→ **COMPLETE THE FOLLOWING**:
- A) In the 1900 chronology, list the date of every entry that deals with the Boxers or the Boxer Rebellion.
- B) Use the 1900 chronology to answer these questions, each on its own line:
(i) What trademark did Otis Elevator Co. register?
(ii) How many policemen set up the quarantine in Chinatown?
(iii) Who led the British troops that seized Pretoria?
- C) Supply the next entries of the 1900 chronology, continuing after the Jun 19 entry.

1900 May 29, Trademark "Escalator" was registered by Otis Elevator Co.
(SC, 5/29/02)

1900 May 30, It was reported that 9 deaths in Chinatown were caused by Bubonic plague and that 159 policemen had set up a quarantine. In 2003 Marilyn Chase authored “The Barbary Plague: The Black Death in Victorian San Francisco.”
(SFEC, 12/26/99, p.W2)(SSFC, 1/12/03, p.M2)

1900 May 31, U.S. troops arrived in Peking to help put down Boxer Rebellion.
(HN, 5/31/98)

1900 Jun 5, Dennis Gabor, Hungarian-British physicist, inventor of 3D laser photography, was born. He was awarded a Nobel Prize in 1971. [see Jan 5]
(HN, 6/5/98)(MC, 1/5/02)
1900 Jun 5, Bill Moyers, American broadcast journalist, was born. He served as President Lyndon B. Johnson’s press secretary. He also made numerous documentaries for the Public Broadcasting System.
(HN, 6/5/99)
1900 Jun 5, Stephen Crane (28), author (Red Badge of Courage), died.
(MC, 6/5/02)
1900 Jun 5, In South Africa, British troops under Lord Roberts seized Pretoria from the Boers.
(HN, 6/5/98)

1900 Jun 7, Boxer rebels cut the rail links between Peking and Tientsin in China.
(HN, 6/7/98)

1900 Jun 11, Lawrence E Spivak, news panelist (Meet the Press), was born in Brooklyn, NY.
(SC, 6/11/02)

1900 Jun 12, German Navy Law called for a massive increase in sea power.
(MC, 6/12/02)

1900 Jun 13, China’s Boxer Rebellion against foreigners and Chinese Christians erupted into violence. The Boxer Rebellion was a violent, anti-foreign uprising that broke out in reaction to years of foreign interference with Chinese affairs. Led by a Chinese secret society called Yi He Tuan—“the Righteous, Harmonious Fists”—the Boxers were aided by the Empress Dowager Ci Xi and pillaged the countryside, murdering foreigners and Chinese Christians.
(AP, 6/13/97)(HNPD, 6/20/98)

1900 Jun 14, US Congress passed a law granting citizenship to all persons who had been citizens of the Republic of Hawaii at the time of annexation.
(ON, 11/02, p.7)

1900 Jun 17, Martin Bormann, deputy Führer to Hitler, was born.
(MC, 6/17/02)

1900 Jun 18, Empress Douairisre ordered I-Ho-Chuan (the Boxers) to kill all foreigners. [see Jun 21]
(MC, 6/18/02)

1900 Jun 19, Laura Hobson, novelist (Gentleman's Agreement), was born.
(HN, 6/19/01)

Saved data entries:
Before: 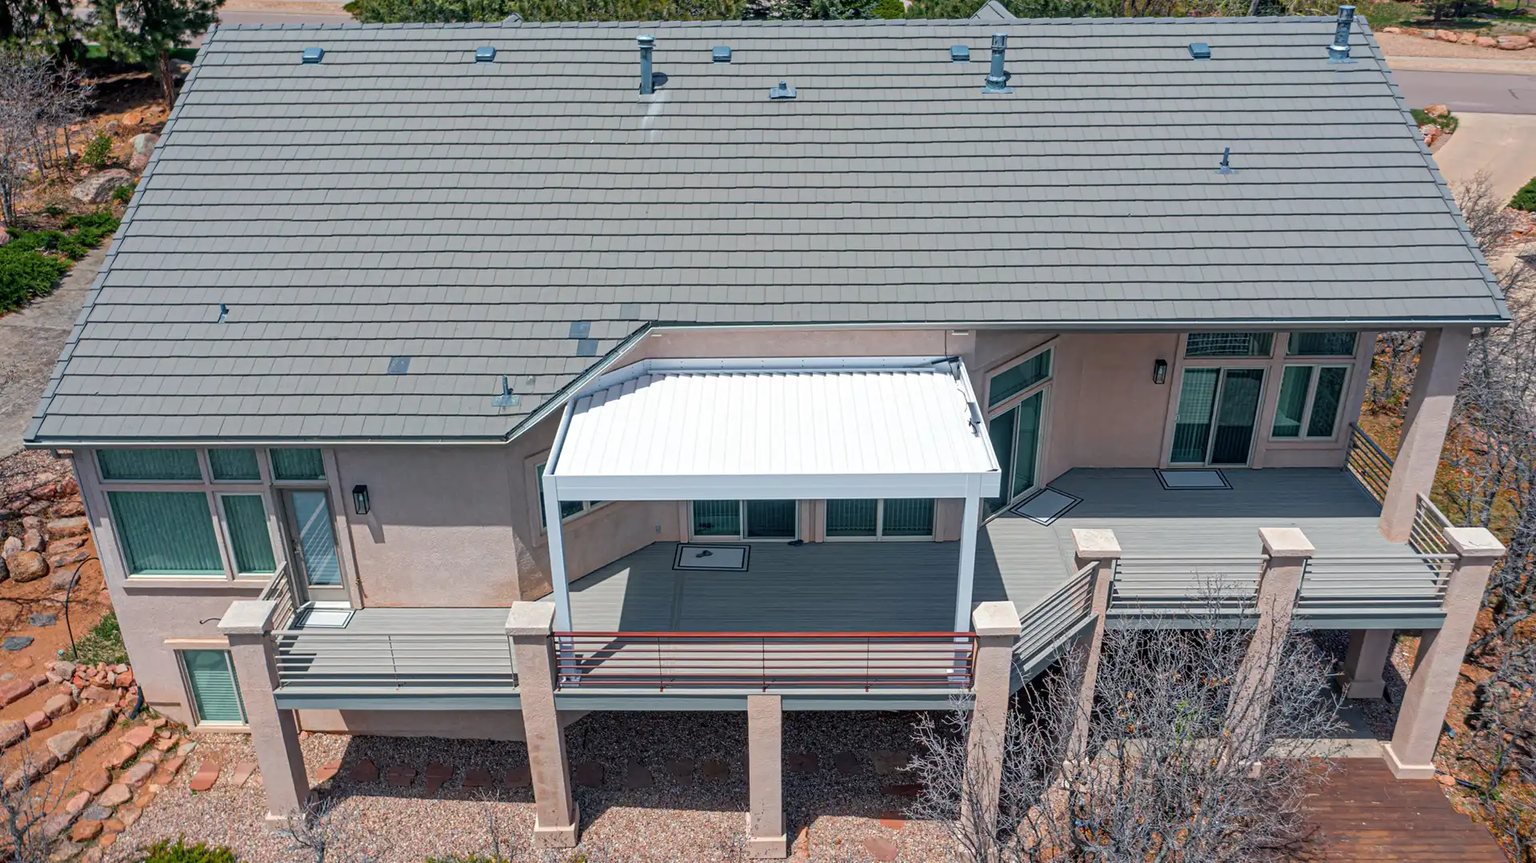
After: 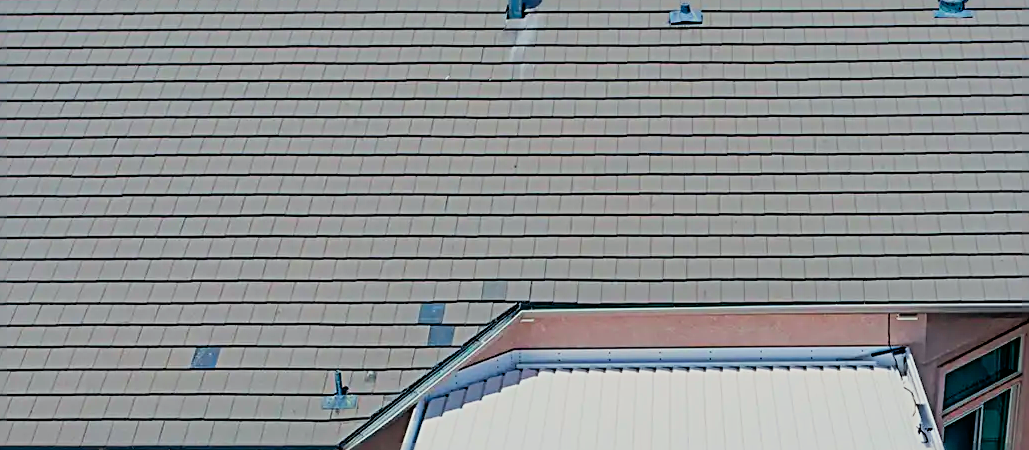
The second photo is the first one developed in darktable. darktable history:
crop: left 15.287%, top 9.231%, right 31.096%, bottom 49.046%
exposure: exposure -0.041 EV, compensate highlight preservation false
sharpen: radius 2.796, amount 0.709
filmic rgb: black relative exposure -5.13 EV, white relative exposure 3.97 EV, hardness 2.89, contrast 1.298, iterations of high-quality reconstruction 0
shadows and highlights: on, module defaults
tone curve: curves: ch0 [(0, 0) (0.059, 0.027) (0.162, 0.125) (0.304, 0.279) (0.547, 0.532) (0.828, 0.815) (1, 0.983)]; ch1 [(0, 0) (0.23, 0.166) (0.34, 0.298) (0.371, 0.334) (0.435, 0.408) (0.477, 0.469) (0.499, 0.498) (0.529, 0.544) (0.559, 0.587) (0.743, 0.798) (1, 1)]; ch2 [(0, 0) (0.431, 0.414) (0.498, 0.503) (0.524, 0.531) (0.568, 0.567) (0.6, 0.597) (0.643, 0.631) (0.74, 0.721) (1, 1)], color space Lab, independent channels, preserve colors none
color balance rgb: power › luminance -3.716%, power › chroma 0.58%, power › hue 38.46°, global offset › chroma 0.06%, global offset › hue 254.27°, perceptual saturation grading › global saturation 25.565%, global vibrance 20%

→ **ANSWERS TO THE TASKS**:
- A)
1900 May 31
1900 Jun 7
1900 Jun 13
1900 Jun 18

- B)
(i) "Escalator"
(ii) 159
(iii) Lord Roberts

- C)
1900 Jun 21, General Arthur MacArthur offered amnesty to Filipinos rebelling against American rule.
(HN, 6/21/98)
1900 Jun 21, After the Empress declared war on all foreign powers, the Boxers began a two-month assault on the legations in Beijing. An international force of Japanese, Russian, German, American, British, Italian and Austro-Hungarian troops put down the uprising by August 14. The Boxer Rebellion was a violent, anti-foreign uprising that broke out in reaction to years of foreign interference with Chinese affairs. Led by a Chinese secret society called Yi He Tuan--"the Righteous, Harmonious Fists"--the Boxers were aided by the Empress Dowager Ci Xi and pillaged the countryside, murdering foreigners and Chinese Christians. In 2000 Diana Preston authored “The Boxer Rebellion: The Dramatic Story of China’s War on foreigners That Shook the World in the Summer of 1900.”
(HNPD, 6/21/99)(WSJ, 6/20/00, p.A24)

1900 Jun 25, Lord Louis Mountbatten of Burma, the last British viceroy of India, was born. He survived World War II only to be killed by an IRA bomb.
(HN, 6/25/99)

1900 Jun 26, The United States announced it would send troops to fight against the Boxer rebellion in China.
(HN, 6/26/98)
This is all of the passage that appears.